Altro angolo cittadino svoltato, medesima situazione. Stavolta a parlare è Francesca Antonioli, titolare del bar La Sapienza: “Facciamo sia delivery che take away – commenta – ma la verità è che non sono sufficienti. Cerchiamo di abituare nuovamente i clienti tenendo aperto, ma non è facile: tre mesi di blocco, per noi, significano 15mila euro da pagare in affitti e bollette. Senza contare il mancato guadagno”. Tuttavia, secondo Antonioli, gli esercenti continueranno a resistere anche fino al 1° giugno, a patto che questo mese serva davvero per organizzarsi in modo da riaprire regolarmente: “Serve buonsenso – argomenta – non possiamo aprire per poi richiudere nel giro di una settimana. Ci auguriamo che questo periodo sia utile per predisporre tutte le misure necessarie, perché siamo già allo stremo: una seconda chiusura, magari tra qualche mese, vorrebbe dire non riaprire più”. Nessuna sorpresa, invece, rispetto alle esigenze di sanificazione del locale: “Vedo colleghi cadere dalle nuvole – conclude – quando in realtà, manuale Hccp alla mano, per attività come le nostre è assolutamente normale provvedere a sanificare ciclicamente. Quello che invece serve – precisa – è risolvere in modo concreto la problematica del distanziamento. Gli aiuti dallo Stato? C’è tanta gente che ancora attende i 600 euro o la cassa integrazione. Mi sembra chiaro che, ancora una volta, dovremo fare da soli, ricorrendo ai finanziamenti privati”.
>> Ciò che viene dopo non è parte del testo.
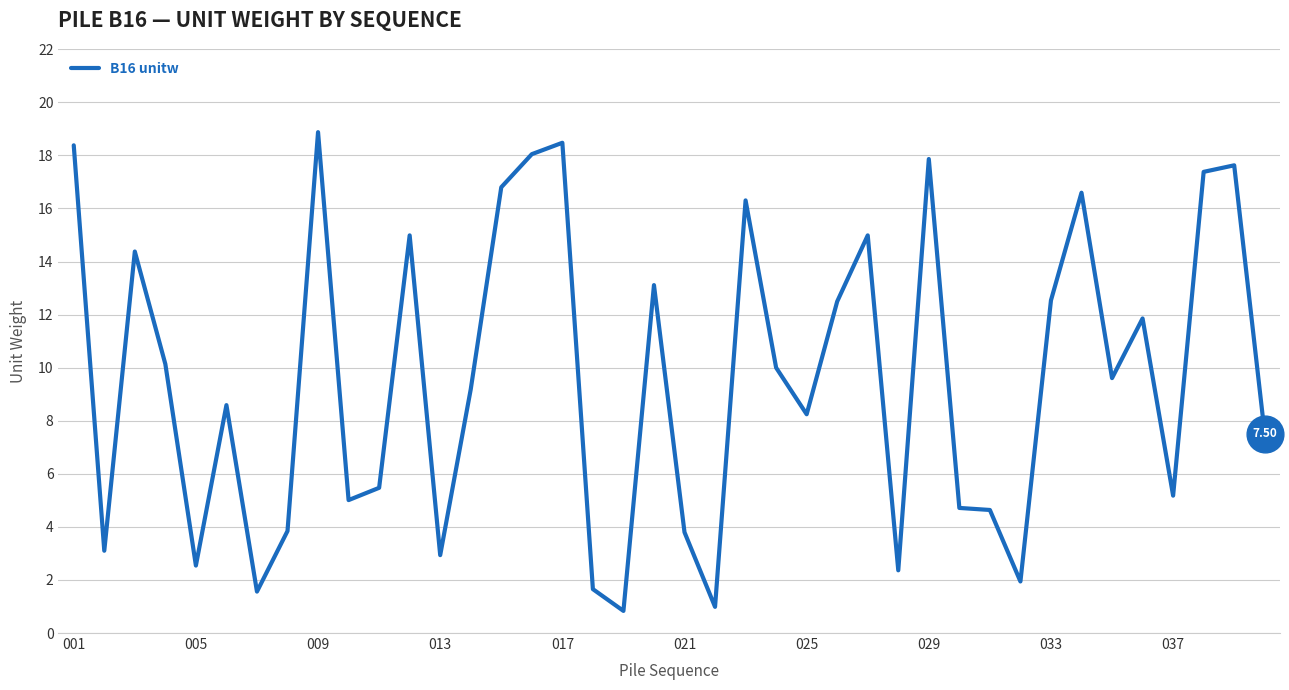

What is the difference between the maximum and minimum values?

18.0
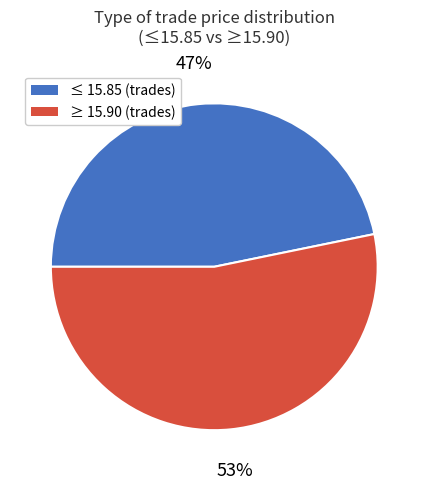

To the nearest percent, what is the average slice percentage?

50%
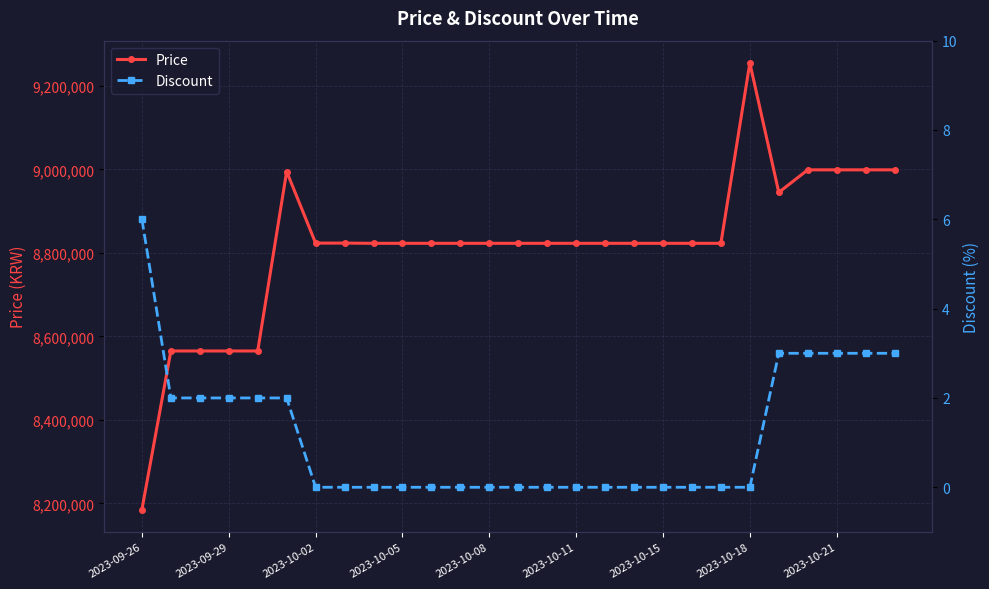

What is the maximum value for Price?

9255000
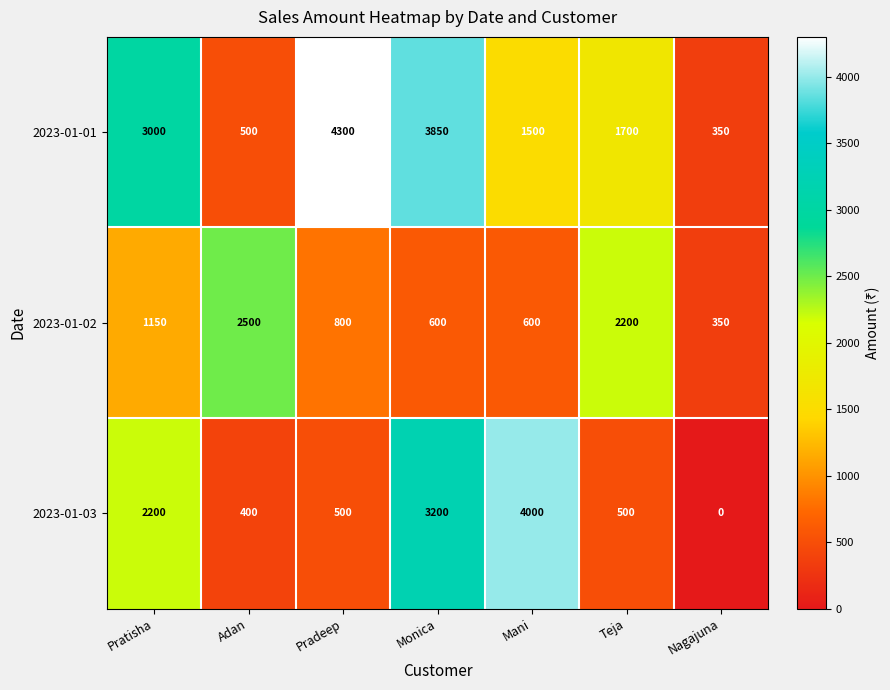

Rank the series at Monica from highest to lowest value.

2023-01-01, 2023-01-03, 2023-01-02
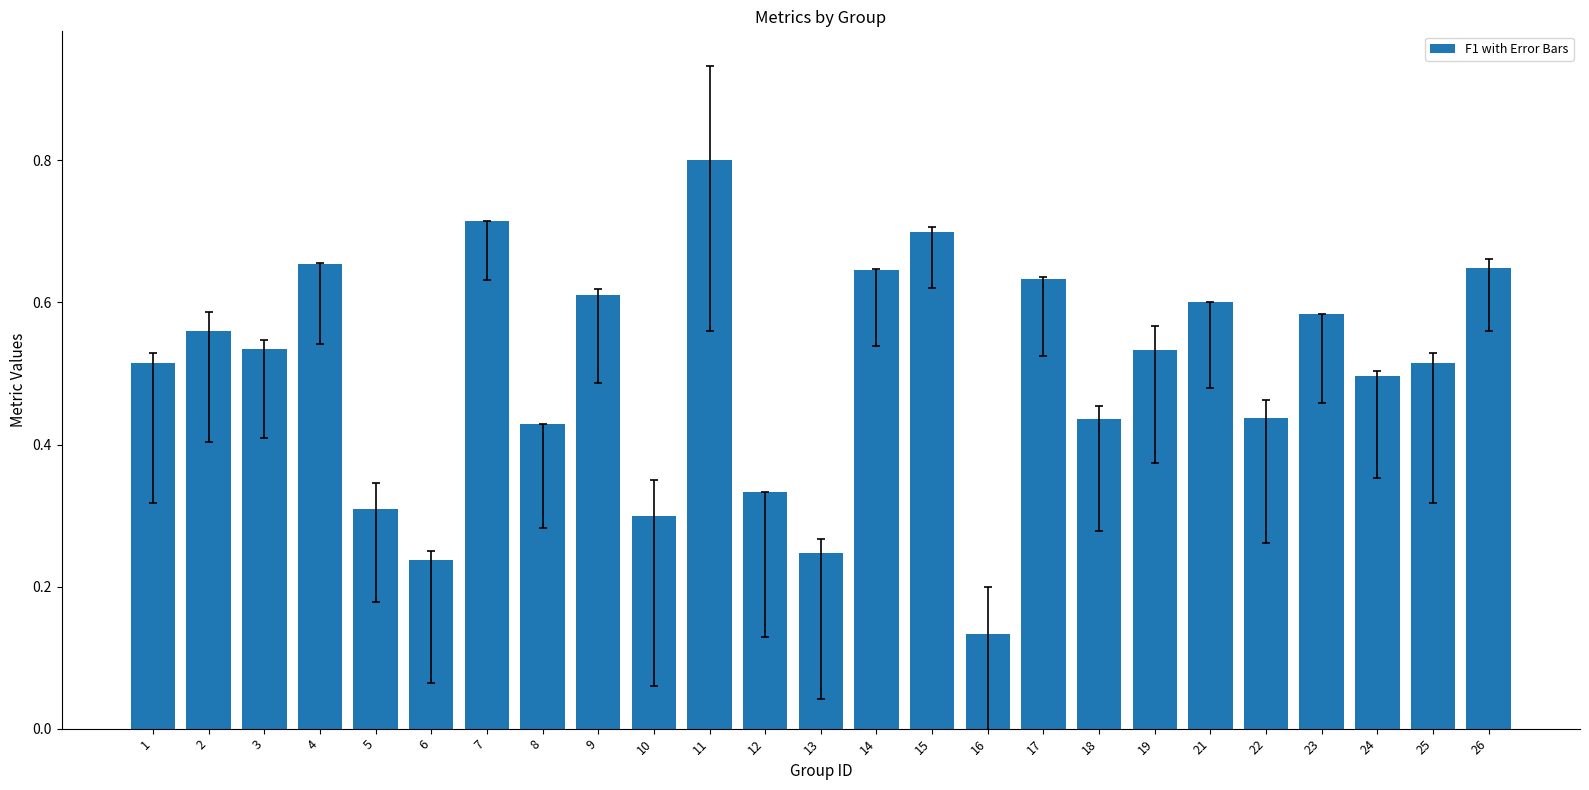

Between 26 and 16, which is larger?

26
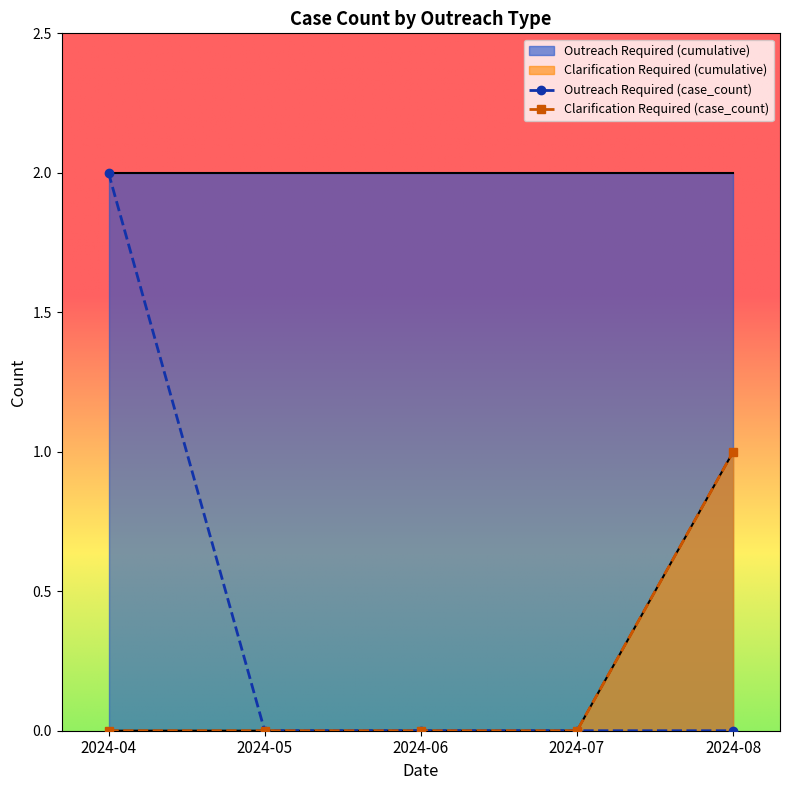

True or false: Clarification Required has more than 1 interior local peaks.

False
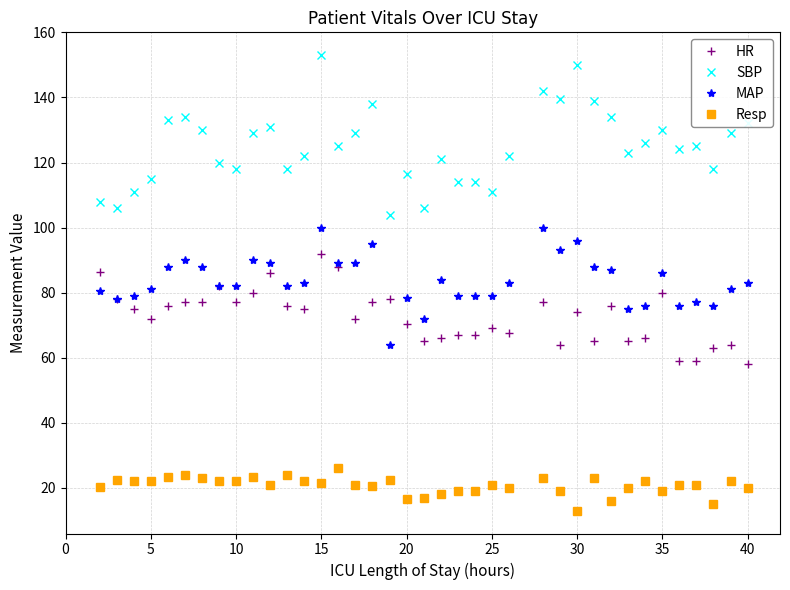

What is the highest value of the SBP series?

153.0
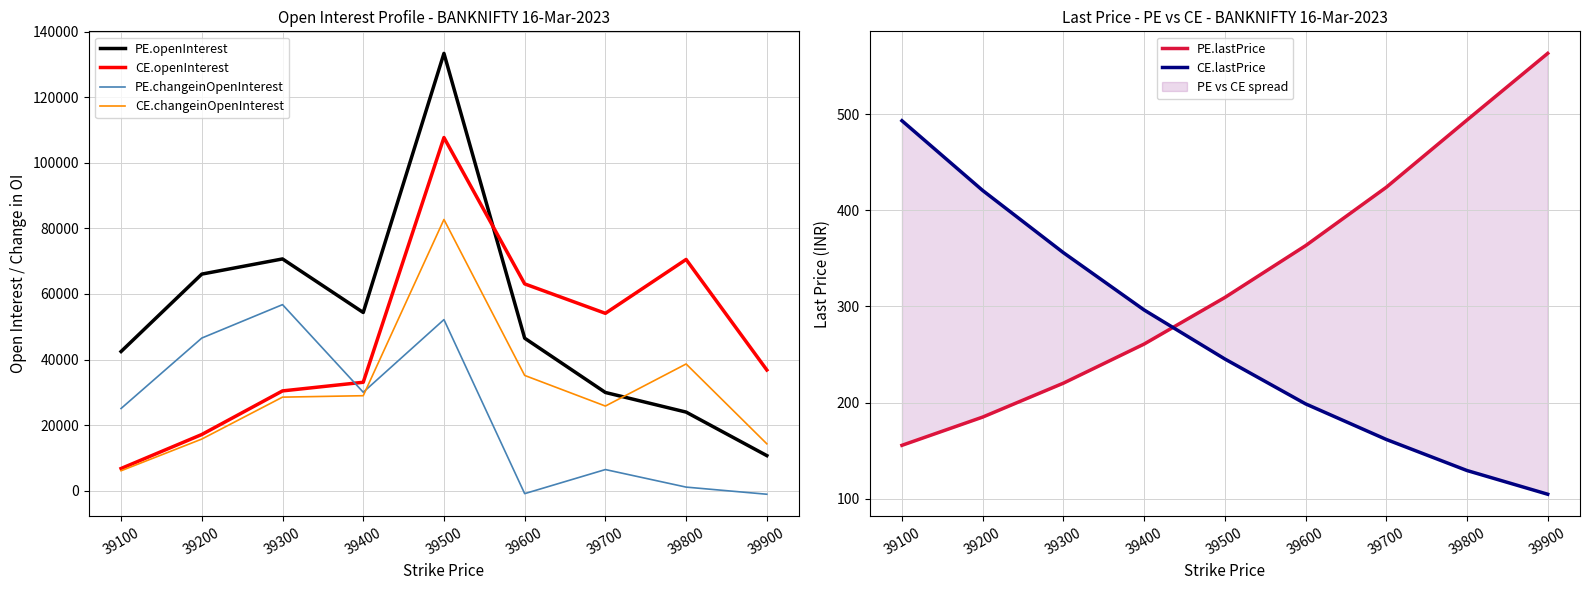

Reading right to left, list all the values displayed in this chart.

PE.openInterest: 10695.0	23972.0	29957.0	46517.0	133406.0	54358.0	70697.0	66070.0	42450.0
CE.openInterest: 36815.0	70539.0	54103.0	63084.0	107730.0	33072.0	30436.0	17135.0	6763.0
PE.changeinOpenInterest: -1088.0	1088.0	6442.0	-903.0	52187.0	30031.0	56755.0	46559.0	25073.0
CE.changeinOpenInterest: 14296.0	38652.0	25815.0	35157.0	82732.0	28971.0	28536.0	15745.0	6074.0
PE.lastPrice: 563.0	493.8	423.9	363.1	309.3	260.9	220.2	185.0	155.7
CE.lastPrice: 104.8	129.4	161.8	198.8	245.4	296.4	355.9	420.6	493.1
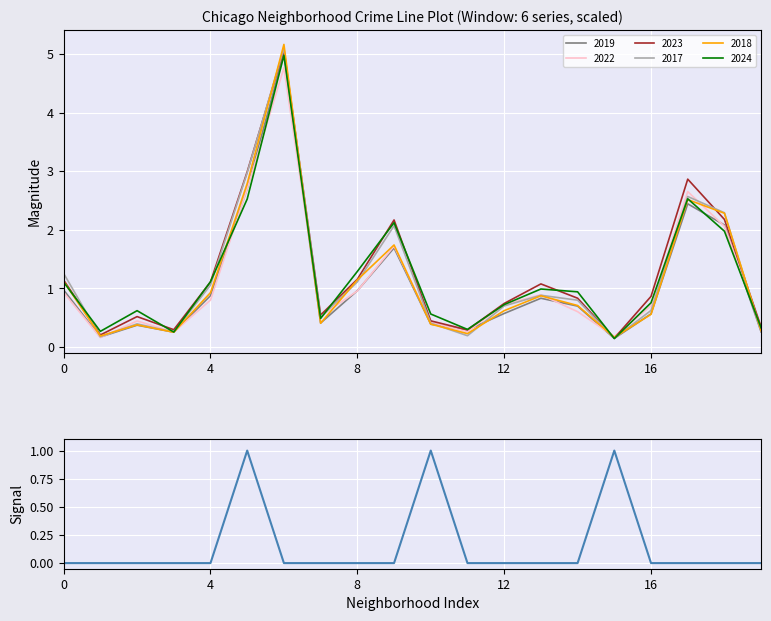

True or false: the data shows 0 at 13.

False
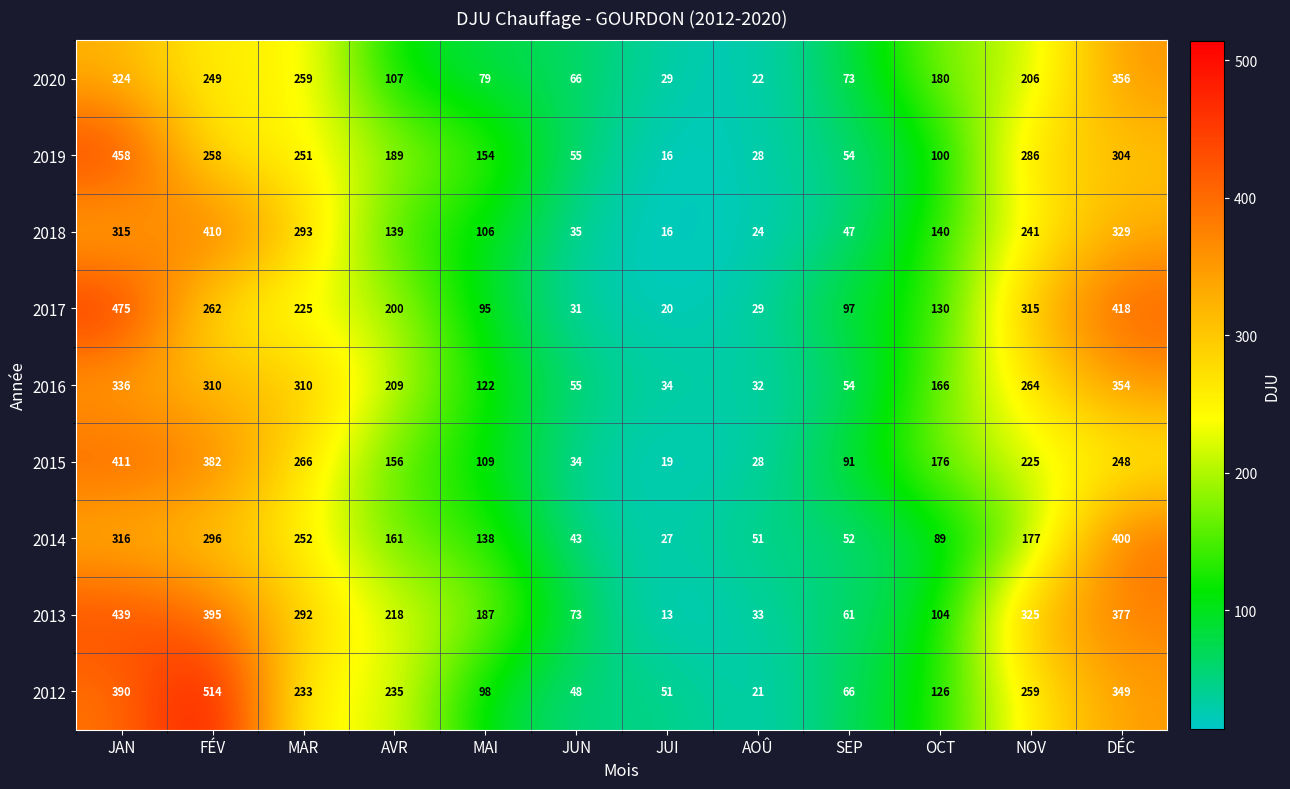

What is the highest value of the 2017 series?

475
A Pisa c’è anche chi, grazie alla peculiarità del prodotto offerto, riesce a “sfangarla” leggermente meglio. È il caso del Mediceo, celebre paninoteca sull’omonimo lungarno. “Il delivery – commenta il proprietario Matteo Nardi – funziona bene perché abbiamo una storicità in questo senso: lo abbiamo sempre fatto, le persone lo sanno. Resta il fatto che non riusciamo a rientrare con le spese, perché l’incasso è un quarto del normale. Paghiamo tasse per un locale vuoto, oltre ad affitto e bollette. Inoltre – si chiede – come posso far rispettare la distanza se il mio locale è largo due metri e cinquanta?”. Dubbi legittimi, così come quelli connessi alla riapertura: “Vorremmo tornare a lavorare a regime prima del 1° giugno, in condizioni di sicurezza. Un altro problema però sarà anche quello legato al periodo in cui riapriremo: a luglio ed agosto la città si svuota ed il nostro target principale, gli studenti, se ne vanno. Non so dire se sarà così anche questa estate, forse no, ma l’incognita rimane”. Tutto questo, secondo Nardi, potrebbe portare anche ad un cambio di registro nelle modalità lavorative: “Già adesso – ricorda – i clienti preferiscono il delivery al take away, anche se stanno a pochi metri da noi. Forse sarà il focus per i prossimi mesi: siamo pronti ad organizzarci in questo senso, ma chiediamo misure chiare e provvedimenti concreti”.

Nel frattempo, nella serata del 29 aprile i ristoratori del comprensorio pisano hanno deciso di tenere simbolicamente aperta la saracinesca dei loro locali, con tanto di luci accese e tavoli apparecchiati. Il tutto per aderire all’iniziativa “Risorgiamo l’Italia”: un flash mob emblematico, per far capire che i ristoratori sono ancora vivi, ma servono aiuti concreti e immediati dallo Stato, perché le risorse di intere famiglie sono terminate.